They might have just done it to differentiate them but I think it definitely has to do with Idol.


----------



## MikeekiM (Jun 25, 2002)

RickyL said:


> Not by itself but as part of the formula for the show?? IDK.
> 
> They might have just done it to differentiate them but I think it definitely has to do with Idol.


Ah...got it... Idol has the save, and arguably is part of their identity...

In an effort to build their own identity...The Voice wants to be the home of the "steal"... When you think "steal"...you think "The Voice"...

I guess that makes sense...


----------



## bryhamm (Jun 30, 2004)

Wow, Adam's team is so much better than Gwen's. It's too bad that 3 people from his team will go home while they are better than people staying for Gwen.


----------



## DouglasPHill (Feb 10, 2005)

I don't understand the voting. With Americas Got Talent you had 10 votes to spread over the contestants. With this one, you can give everyone 10. Does not make sense to me.


----------



## bryhamm (Jun 30, 2004)

DouglasPHill said:


> I don't understand the voting. With Americas Got Talent you had 10 votes to spread over the contestants. With this one, you can give everyone 10. Does not make sense to me.


Agreed. I went there last night to vote and thought I only got 10 votes total. Nope. Can go up to 10 votes on any one artist. How does that makes sense?

• Work instructions:
Extend the forum thread on The Voice beyond its final post, keeping the same format of dated usernames and quoted replies.

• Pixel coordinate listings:
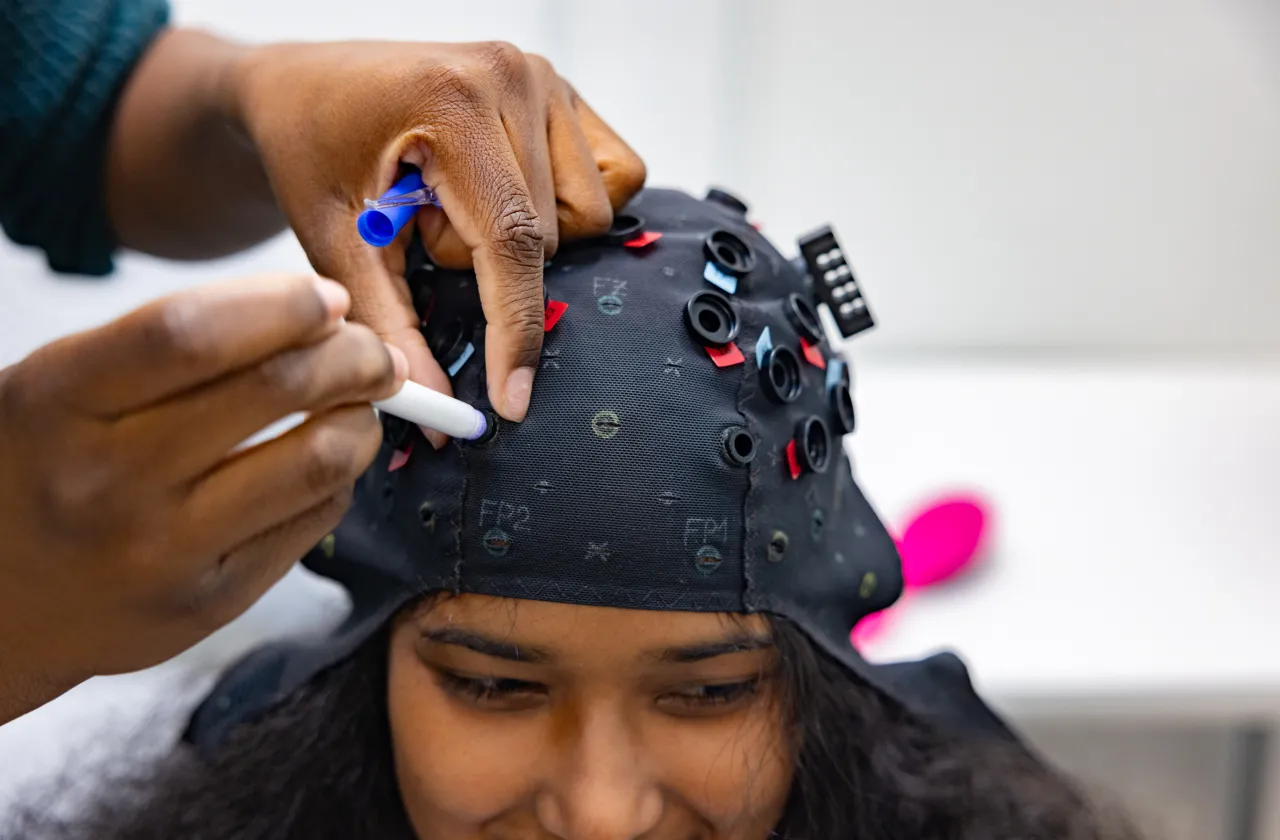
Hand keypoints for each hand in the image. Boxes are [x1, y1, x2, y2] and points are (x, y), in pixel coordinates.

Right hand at [0, 274, 404, 722]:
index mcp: (57, 402)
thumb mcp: (61, 386)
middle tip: (372, 351)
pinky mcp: (210, 603)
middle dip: (353, 355)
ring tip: (359, 404)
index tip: (329, 298)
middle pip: (275, 390)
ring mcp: (162, 551)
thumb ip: (172, 344)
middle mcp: (108, 480)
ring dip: (360, 420)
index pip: (193, 333)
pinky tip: (322, 462)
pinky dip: (337, 478)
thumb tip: (318, 311)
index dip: (283, 305)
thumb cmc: (41, 467)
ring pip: (317, 461)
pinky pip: (313, 520)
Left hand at [227, 40, 645, 425]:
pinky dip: (565, 209)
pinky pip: (612, 181)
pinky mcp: (567, 91)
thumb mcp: (335, 243)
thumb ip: (390, 328)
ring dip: (523, 237)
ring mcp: (547, 77)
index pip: (512, 240)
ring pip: (587, 217)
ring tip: (457, 204)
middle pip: (549, 238)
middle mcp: (512, 76)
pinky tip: (506, 193)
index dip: (517, 330)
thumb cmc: (312, 150)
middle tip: (421, 225)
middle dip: (486, 263)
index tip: (513, 399)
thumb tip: (437, 409)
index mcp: (451, 102)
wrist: (309, 86)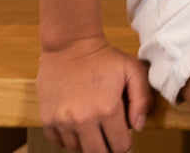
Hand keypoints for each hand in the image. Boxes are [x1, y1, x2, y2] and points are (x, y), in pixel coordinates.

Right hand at [37, 38, 151, 152]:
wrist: (71, 46)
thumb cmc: (105, 57)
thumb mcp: (133, 70)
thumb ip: (142, 99)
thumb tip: (138, 126)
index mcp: (107, 110)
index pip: (119, 146)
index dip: (125, 144)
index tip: (125, 136)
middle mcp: (83, 120)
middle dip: (107, 149)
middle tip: (110, 138)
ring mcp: (62, 122)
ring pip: (77, 150)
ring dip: (88, 144)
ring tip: (95, 128)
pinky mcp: (47, 120)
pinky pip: (59, 143)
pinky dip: (69, 139)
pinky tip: (78, 126)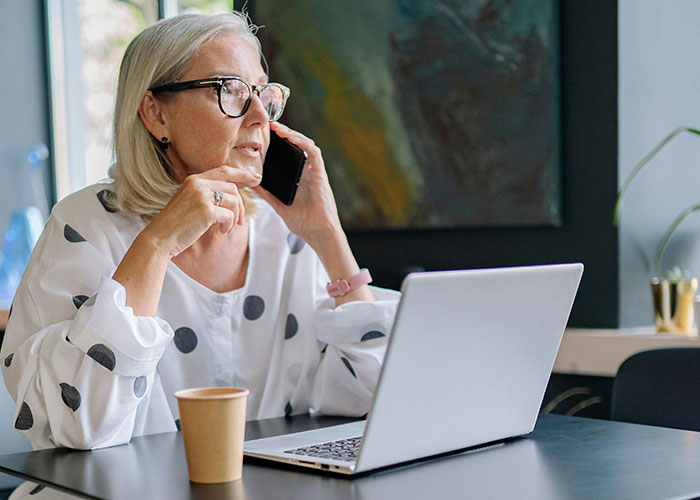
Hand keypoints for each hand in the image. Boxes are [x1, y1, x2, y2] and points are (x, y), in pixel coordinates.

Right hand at [142, 165, 260, 258]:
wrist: (159, 238)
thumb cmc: (175, 224)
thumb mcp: (189, 202)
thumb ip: (206, 195)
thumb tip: (233, 196)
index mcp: (193, 180)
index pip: (224, 171)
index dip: (242, 174)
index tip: (256, 178)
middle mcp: (198, 183)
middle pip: (232, 187)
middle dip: (240, 205)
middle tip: (239, 221)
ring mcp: (201, 196)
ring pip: (234, 201)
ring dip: (235, 217)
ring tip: (227, 228)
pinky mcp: (206, 210)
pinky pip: (229, 215)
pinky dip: (229, 225)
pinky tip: (222, 231)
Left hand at [253, 122, 341, 244]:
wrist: (317, 233)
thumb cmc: (302, 221)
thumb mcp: (278, 204)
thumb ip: (266, 192)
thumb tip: (249, 182)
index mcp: (297, 176)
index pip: (288, 153)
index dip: (277, 142)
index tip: (262, 134)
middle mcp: (306, 171)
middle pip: (296, 145)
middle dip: (283, 133)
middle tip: (268, 124)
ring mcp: (314, 171)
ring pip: (305, 145)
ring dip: (292, 134)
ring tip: (277, 128)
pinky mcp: (320, 174)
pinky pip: (314, 153)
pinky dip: (303, 143)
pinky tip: (291, 138)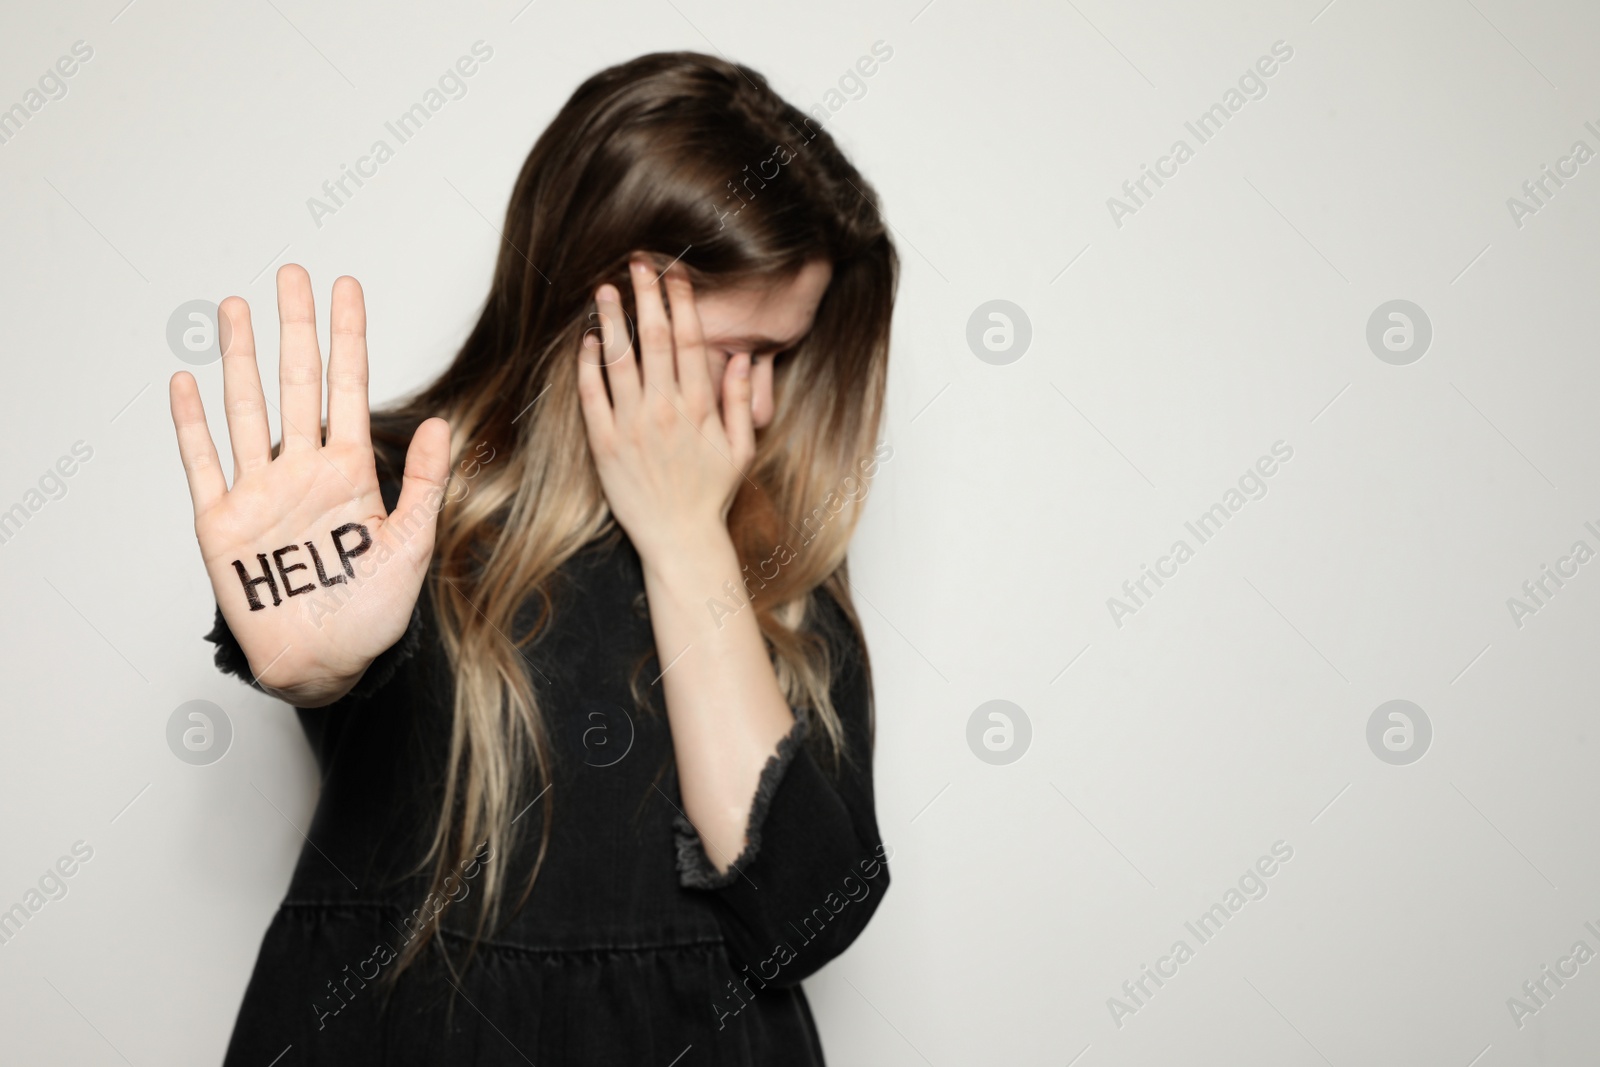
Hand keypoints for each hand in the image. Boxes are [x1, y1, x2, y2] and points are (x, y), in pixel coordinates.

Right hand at [168, 265, 450, 706]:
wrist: (326, 665)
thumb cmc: (372, 615)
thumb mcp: (411, 546)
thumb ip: (423, 484)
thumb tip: (444, 424)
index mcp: (350, 473)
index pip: (348, 388)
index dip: (347, 338)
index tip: (347, 289)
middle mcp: (303, 471)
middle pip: (297, 384)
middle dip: (295, 328)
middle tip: (291, 274)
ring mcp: (259, 492)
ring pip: (248, 410)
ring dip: (241, 358)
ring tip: (235, 308)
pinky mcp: (221, 522)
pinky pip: (203, 463)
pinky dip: (193, 424)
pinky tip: (187, 382)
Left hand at [576, 256, 753, 561]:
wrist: (679, 538)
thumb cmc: (710, 495)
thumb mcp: (739, 448)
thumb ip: (738, 401)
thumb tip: (742, 357)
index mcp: (699, 408)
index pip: (689, 342)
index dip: (682, 303)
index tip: (675, 274)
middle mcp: (665, 410)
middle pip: (653, 340)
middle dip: (645, 297)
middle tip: (637, 263)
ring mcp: (631, 426)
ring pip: (619, 360)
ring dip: (612, 320)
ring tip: (604, 290)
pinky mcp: (604, 444)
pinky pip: (592, 395)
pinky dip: (588, 365)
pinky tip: (587, 341)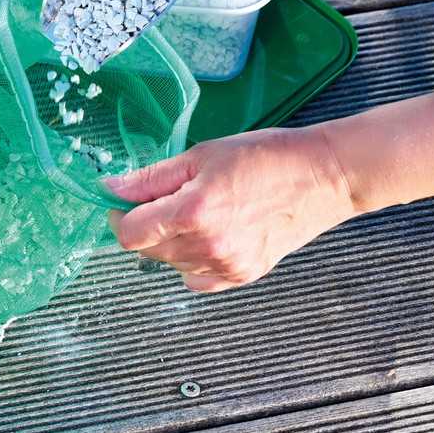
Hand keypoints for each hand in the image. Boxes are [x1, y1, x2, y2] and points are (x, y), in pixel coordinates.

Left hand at [104, 128, 355, 291]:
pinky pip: (198, 277)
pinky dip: (195, 259)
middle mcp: (207, 246)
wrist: (322, 177)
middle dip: (146, 226)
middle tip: (167, 199)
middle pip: (147, 251)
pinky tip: (214, 233)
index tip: (125, 201)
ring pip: (172, 263)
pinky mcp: (243, 276)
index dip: (119, 216)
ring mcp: (226, 266)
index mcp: (192, 212)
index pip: (129, 233)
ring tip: (201, 211)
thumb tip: (111, 188)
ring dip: (172, 242)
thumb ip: (152, 178)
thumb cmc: (265, 156)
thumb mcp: (202, 155)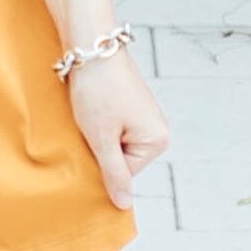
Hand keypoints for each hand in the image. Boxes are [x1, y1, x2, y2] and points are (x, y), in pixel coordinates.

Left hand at [66, 49, 170, 206]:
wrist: (92, 45)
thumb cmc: (98, 90)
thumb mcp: (102, 138)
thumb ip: (114, 174)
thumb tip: (124, 205)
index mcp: (158, 140)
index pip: (124, 173)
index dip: (102, 159)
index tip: (94, 135)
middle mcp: (158, 129)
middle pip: (121, 159)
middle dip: (101, 147)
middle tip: (92, 122)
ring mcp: (146, 116)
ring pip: (114, 143)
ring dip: (98, 134)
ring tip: (92, 112)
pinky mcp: (132, 106)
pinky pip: (114, 128)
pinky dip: (99, 122)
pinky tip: (93, 106)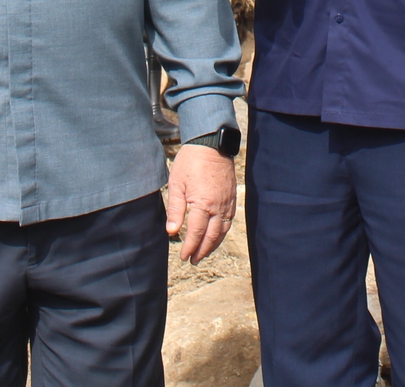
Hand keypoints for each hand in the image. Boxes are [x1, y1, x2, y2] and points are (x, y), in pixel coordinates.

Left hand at [165, 144, 235, 263]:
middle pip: (211, 236)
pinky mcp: (232, 197)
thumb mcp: (176, 184)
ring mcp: (227, 202)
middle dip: (202, 251)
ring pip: (222, 231)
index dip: (190, 247)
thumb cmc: (190, 162)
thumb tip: (172, 231)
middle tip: (193, 260)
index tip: (183, 256)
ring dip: (213, 245)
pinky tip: (216, 235)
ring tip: (204, 253)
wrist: (211, 144)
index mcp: (202, 204)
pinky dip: (222, 232)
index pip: (196, 233)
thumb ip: (175, 209)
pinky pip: (229, 221)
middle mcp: (218, 206)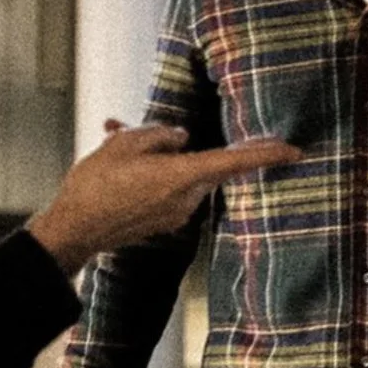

• Reply to the task:
----------



## bryhamm (Jun 30, 2004)

Can't believe the choice Adam made. I thought she was the worst of his group.


----------



## DouglasPHill (Feb 10, 2005)

A question for someone who has seen the rules, are the 12 finalist strictly from voting or does the network reserve the right to adjust things?


----------



## MikeekiM (Jun 25, 2002)

Was surprised that Braiden made the cut with all the talent on Gwen's team...


----------



## gthassell (Apr 22, 2003)

I don't mind them calling them "steals" - but I wish each coach truly had ONE "SAVE" where in a knock out or battle round, they could "SAVE" their own contestant who didn't win the battle.


----------



## maggsm82 (Sep 20, 2005)

bryhamm said:


> Can't believe the choice Adam made. I thought she was the worst of his group.


I was surprised as well. I thought he was going to pick the Irish guy or the guy with the long hair.


----------



## MikeekiM (Jun 25, 2002)

gthassell said:


> I don't mind them calling them "steals" - but I wish each coach truly had ONE "SAVE" where in a knock out or battle round, they could "SAVE" their own contestant who didn't win the battle.


Actually...I wish they actually had a steal...where a coach can actually grab someone from some other coach's team that wasn't triggered by them discarding someone first...

I know logistically that could never happen though... It would be completely unfair to the contestant... But a real "steal" would be interesting...


----------



## bryhamm (Jun 30, 2004)

DouglasPHill said:


> A question for someone who has seen the rules, are the 12 finalist strictly from voting or does the network reserve the right to adjust things?


8 of the 12 are strictly from voting, or at least is supposed to be. The top 2 from each judge moves on based on voting. The 3rd from each judge is whomever each judge chooses.


----------



## bryhamm (Jun 30, 2004)

maggsm82 said:


> I was surprised as well. I thought he was going to pick the Irish guy or the guy with the long hair.


I did as well. I liked the Irish guy better going into Monday night, but thought the long haired guy performed better that night. I would have been happy with either of them being picked.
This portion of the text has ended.